HMG-CoA Reductase Activation and Urinary Pellet Cholesterol Elevations in Acute Kidney Injury.

Publication Type:

Journal Article


Clinical journal of the American Society of Nephrology : CJASN, Volume 6, Issue 9, p.2108-13 (2011)


2011, Acute Kidney Injury, Adult, Aged, Center-Authored Paper, CHOLESTEROL, Clinical Research Division, DNA Methylation, Enzyme Activation, Exons, Female, Humans, Hydroxymethylglutaryl CoA Reductases, Male, Middle Aged, September 2011


Summary Background and objectives Experimental acute kidney injury (AKI) activates the HMG-CoA reductase (HMGCR) gene, producing proximal tubule cholesterol loading.

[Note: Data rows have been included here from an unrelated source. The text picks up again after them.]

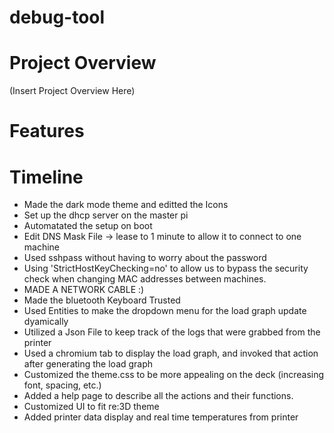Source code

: # debug-tool

# Project Overview
(Insert Project Overview Here)

# Features

# Timeline

- Made the dark mode theme and editted the Icons
- Set up the dhcp server on the master pi
- Automatated the setup on boot
- Edit DNS Mask File -> lease to 1 minute to allow it to connect to one machine
- Used sshpass without having to worry about the password
- Using 'StrictHostKeyChecking=no' to allow us to bypass the security check when changing MAC addresses between machines.
- MADE A NETWORK CABLE :)
- Made the bluetooth Keyboard Trusted
- Used Entities to make the dropdown menu for the load graph update dyamically
- Utilized a Json File to keep track of the logs that were grabbed from the printer
- Used a chromium tab to display the load graph, and invoked that action after generating the load graph
- Customized the theme.css to be more appealing on the deck (increasing font, spacing, etc.)
- Added a help page to describe all the actions and their functions.
- Customized UI to fit re:3D theme
- Added printer data display and real time temperatures from printer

AKI also causes sloughing of proximal tubular cell debris into tubular lumina. This study tested whether these two processes culminate in increased urinary pellet cholesterol content, and whether the latter has potential AKI biomarker utility. Design, setting, participants, & measurements Urine samples were collected from 29 critically ill patients with (n = 14) or without (n= 15) AKI, 15 patients with chronic kidney disease, and 15 healthy volunteers. Centrifuged urinary pellets underwent lipid extraction, and the extracts were assayed for cholesterol content (factored by membrane phospholipid phosphate content). In vivo HMGCR activation was sought by measuring levels of RNA polymerase II (Pol II), and of a gene activating histone mark (H3K4m3) at exon 1 of the HMGCR gene (chromatin immunoprecipitation assay of urine chromatin samples). Results AKI+ patients had an approximate doubling of urinary pellet cholesterol content compared with control urine samples (versus normal; P < 0.001). The values significantly correlated (r, 0.5; P < 0.01) with serum, but not urine, creatinine concentrations. Conversely, neither critical illness without AKI nor chronic kidney disease raised pellet cholesterol levels. Increased HMGCR activity in the AKI+ patients was supported by three- to fourfold increased levels of Pol II, and of H3K4m3, at the HMGCR gene (versus controls or AKI- patients). Conclusions (1) Clinical AKI, like experimental AKI, induces HMGCR gene activation; (2) increased urinary pellet cholesterol levels result; and (3) urine pellet cholesterol levels may have potential AKI biomarker utility. The latter will require future testing in a large prospective trial.